## Reading passage
######
Start doing the 180....

no more "I love you's"

Its time to distance your self from your old lady....trust me its for your own emotional protection.

She has your number and she will continue to mind phuck you!!! So don't let her have that control over you.

She will play your emotions if you let her in.


----------



## brokenmarine (Apr 21, 2014)

Sorry I was scant on the details but its a lot to put down ill give more insight into things now that Ive had a bit of time to process

Weve been married for 6 years have 2 kids together, Im in the military and up until about 2 months ago we were together and determined to stick it out. Im in a really tough duty station now where I work upwards of 18 hours a day 7 days a week as a drill instructor. I have been working this job for nearly a year and have admittedly not been there like i should be as a husband emotionally and intimately. Due to financial problems that arise, namely she was not able to get a job within her field of paralegal we couldn't afford for her and the kids to stay here because rent + daycare drained our funds so 2 months ago we made the decision to move her and the kids back home to washington state where she is living with family until she can get a job and move into her own place. The A happened about two weeks after she moved. She told me once she got there she went to a bar with the intention of sleeping with someone because she felt overwhelmed with everything and wanted to not care for a night. Nothing happened that night but then she met this old friend of hers. She went to his house and they got drunk and it happened. She knew she was feeling lonely, she knows how she gets when drunk, and she knew that they would be alone so yes she made the choice about what happened. The divorce issue was decided because yes we love each other and care for each other but knew that if we stayed together married then the seperation would kill us. we would end up fighting, argueing and eventually ahting each other with would cause problems for the kids as well as us and we didnt want that. We figure that yea were getting divorced now but it might give us an opportunity in the future to try again once i am out of the military in 1-2 years. Friday we filed and sunday she revealed it to me. I had bugged her phone so I knew that there was something going on and finally got her to admit it. She is extremely remorseful but lied several times about it. I still want her and she still wants me its just i dont know what exactly were going to do... strange as it sounds the divorce had nothing to do with the cheating at least on the surface. She felt extremely guilty and that may have led to to divorce in some way. I know this doesnt make sense that the reactions are what usually happens but we are not a standard couple.
######
## Extracted data
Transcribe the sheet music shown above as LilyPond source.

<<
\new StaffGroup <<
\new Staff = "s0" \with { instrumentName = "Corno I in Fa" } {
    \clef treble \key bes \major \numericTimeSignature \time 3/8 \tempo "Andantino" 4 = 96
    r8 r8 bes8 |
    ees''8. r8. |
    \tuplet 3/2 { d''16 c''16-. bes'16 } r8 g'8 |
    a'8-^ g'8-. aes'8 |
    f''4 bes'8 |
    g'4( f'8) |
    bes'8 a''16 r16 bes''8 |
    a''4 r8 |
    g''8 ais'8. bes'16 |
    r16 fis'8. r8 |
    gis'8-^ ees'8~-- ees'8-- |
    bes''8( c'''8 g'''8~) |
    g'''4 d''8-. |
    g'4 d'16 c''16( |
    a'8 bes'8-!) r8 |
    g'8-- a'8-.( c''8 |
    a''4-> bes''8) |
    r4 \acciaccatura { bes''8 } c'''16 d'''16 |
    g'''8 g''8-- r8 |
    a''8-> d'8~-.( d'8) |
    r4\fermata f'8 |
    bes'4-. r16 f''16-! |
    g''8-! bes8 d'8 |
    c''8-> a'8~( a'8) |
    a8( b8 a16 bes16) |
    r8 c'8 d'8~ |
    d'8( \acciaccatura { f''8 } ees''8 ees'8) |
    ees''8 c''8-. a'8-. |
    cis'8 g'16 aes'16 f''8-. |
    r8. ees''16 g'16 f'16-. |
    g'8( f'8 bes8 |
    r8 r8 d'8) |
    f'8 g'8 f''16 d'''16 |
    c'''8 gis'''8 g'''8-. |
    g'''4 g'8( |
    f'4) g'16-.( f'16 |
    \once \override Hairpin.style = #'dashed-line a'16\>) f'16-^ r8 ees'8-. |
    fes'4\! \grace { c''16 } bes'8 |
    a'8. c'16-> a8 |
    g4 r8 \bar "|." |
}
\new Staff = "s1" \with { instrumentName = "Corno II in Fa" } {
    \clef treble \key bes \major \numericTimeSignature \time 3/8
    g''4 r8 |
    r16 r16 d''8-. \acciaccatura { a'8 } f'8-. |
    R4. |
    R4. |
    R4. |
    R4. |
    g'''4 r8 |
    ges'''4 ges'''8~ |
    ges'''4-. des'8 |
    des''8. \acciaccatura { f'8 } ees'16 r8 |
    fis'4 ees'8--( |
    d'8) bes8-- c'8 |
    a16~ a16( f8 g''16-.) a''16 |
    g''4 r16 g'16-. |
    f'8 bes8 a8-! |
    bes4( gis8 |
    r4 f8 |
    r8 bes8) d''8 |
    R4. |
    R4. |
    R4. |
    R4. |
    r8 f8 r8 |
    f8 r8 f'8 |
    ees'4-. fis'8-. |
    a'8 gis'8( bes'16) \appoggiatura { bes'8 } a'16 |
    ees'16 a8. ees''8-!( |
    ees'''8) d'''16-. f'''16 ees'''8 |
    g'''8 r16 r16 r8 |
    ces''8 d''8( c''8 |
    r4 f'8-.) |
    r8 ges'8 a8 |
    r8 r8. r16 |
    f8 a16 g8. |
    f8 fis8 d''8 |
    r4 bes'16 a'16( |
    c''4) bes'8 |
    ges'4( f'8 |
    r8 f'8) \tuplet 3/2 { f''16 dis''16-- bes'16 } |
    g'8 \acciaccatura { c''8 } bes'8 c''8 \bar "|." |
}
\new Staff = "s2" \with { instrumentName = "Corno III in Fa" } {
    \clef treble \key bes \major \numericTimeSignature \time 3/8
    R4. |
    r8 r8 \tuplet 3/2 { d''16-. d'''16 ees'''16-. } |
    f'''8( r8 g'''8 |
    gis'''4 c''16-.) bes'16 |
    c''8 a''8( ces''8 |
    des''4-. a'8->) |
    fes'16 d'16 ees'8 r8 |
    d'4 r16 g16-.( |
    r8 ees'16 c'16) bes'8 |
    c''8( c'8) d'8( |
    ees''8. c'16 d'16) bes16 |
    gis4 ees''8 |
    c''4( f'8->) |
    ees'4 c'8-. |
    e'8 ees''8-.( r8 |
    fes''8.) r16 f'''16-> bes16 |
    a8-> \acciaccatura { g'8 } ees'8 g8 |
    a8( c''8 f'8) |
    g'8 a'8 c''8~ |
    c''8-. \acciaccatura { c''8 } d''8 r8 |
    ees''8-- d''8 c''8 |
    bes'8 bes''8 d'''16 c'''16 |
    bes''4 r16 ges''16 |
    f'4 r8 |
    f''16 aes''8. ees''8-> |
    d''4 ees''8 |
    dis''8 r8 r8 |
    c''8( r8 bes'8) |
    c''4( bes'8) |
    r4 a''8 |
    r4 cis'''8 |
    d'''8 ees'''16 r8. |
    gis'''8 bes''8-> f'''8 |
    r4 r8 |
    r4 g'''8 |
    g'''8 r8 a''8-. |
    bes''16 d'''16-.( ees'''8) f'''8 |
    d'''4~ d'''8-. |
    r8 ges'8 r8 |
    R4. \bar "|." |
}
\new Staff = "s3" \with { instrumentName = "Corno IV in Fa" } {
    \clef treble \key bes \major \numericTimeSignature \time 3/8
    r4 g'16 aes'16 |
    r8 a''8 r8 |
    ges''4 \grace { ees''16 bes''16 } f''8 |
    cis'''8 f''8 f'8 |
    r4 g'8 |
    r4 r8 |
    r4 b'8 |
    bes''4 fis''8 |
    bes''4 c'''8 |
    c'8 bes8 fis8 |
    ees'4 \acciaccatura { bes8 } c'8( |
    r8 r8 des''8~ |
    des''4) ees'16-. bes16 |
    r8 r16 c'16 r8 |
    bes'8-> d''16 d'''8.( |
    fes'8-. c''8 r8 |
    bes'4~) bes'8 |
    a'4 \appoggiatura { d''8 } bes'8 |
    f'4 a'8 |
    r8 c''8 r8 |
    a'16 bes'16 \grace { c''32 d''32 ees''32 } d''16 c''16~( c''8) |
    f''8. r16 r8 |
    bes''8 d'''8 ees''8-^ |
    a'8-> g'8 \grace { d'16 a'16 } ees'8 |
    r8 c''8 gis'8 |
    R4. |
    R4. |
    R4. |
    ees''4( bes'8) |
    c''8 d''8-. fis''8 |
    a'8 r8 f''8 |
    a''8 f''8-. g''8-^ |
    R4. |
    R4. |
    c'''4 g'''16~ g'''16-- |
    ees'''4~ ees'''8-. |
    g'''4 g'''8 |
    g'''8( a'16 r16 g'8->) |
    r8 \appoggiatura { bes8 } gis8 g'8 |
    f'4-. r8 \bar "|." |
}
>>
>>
######
Pick up the forum thread about the military husband's marriage and divorce after its last sentence, and keep writing it in the same voice.

hope this helps with the advice giving and thanks for those of you who have already gave advice


----------



## the guy (Aug 3, 2010)

well since you have intel in place then it sounds like I was wrong...you may have gotten the full story.

Is she still in contact with the POS?


----------



## Dyokemm (Apr 24, 2013)

OP,

Sorry you are here.

My advice is to follow through with the D and move on.

Detach emotionally.

Trying to R while separated long distance will just lead you to more angst and pain.

She selfishly decided to take an action that ended your M just two weeks into the separation.

Sorry to say this, but your old M is now dead, and it will be impossible to rebuild it at long distance.

Detach and move on to find a W who understands loyalty.


----------



## brokenmarine (Apr 21, 2014)

the guy said:


> well since you have intel in place then it sounds like I was wrong...you may have gotten the full story.
> 
> Is she still in contact with the POS?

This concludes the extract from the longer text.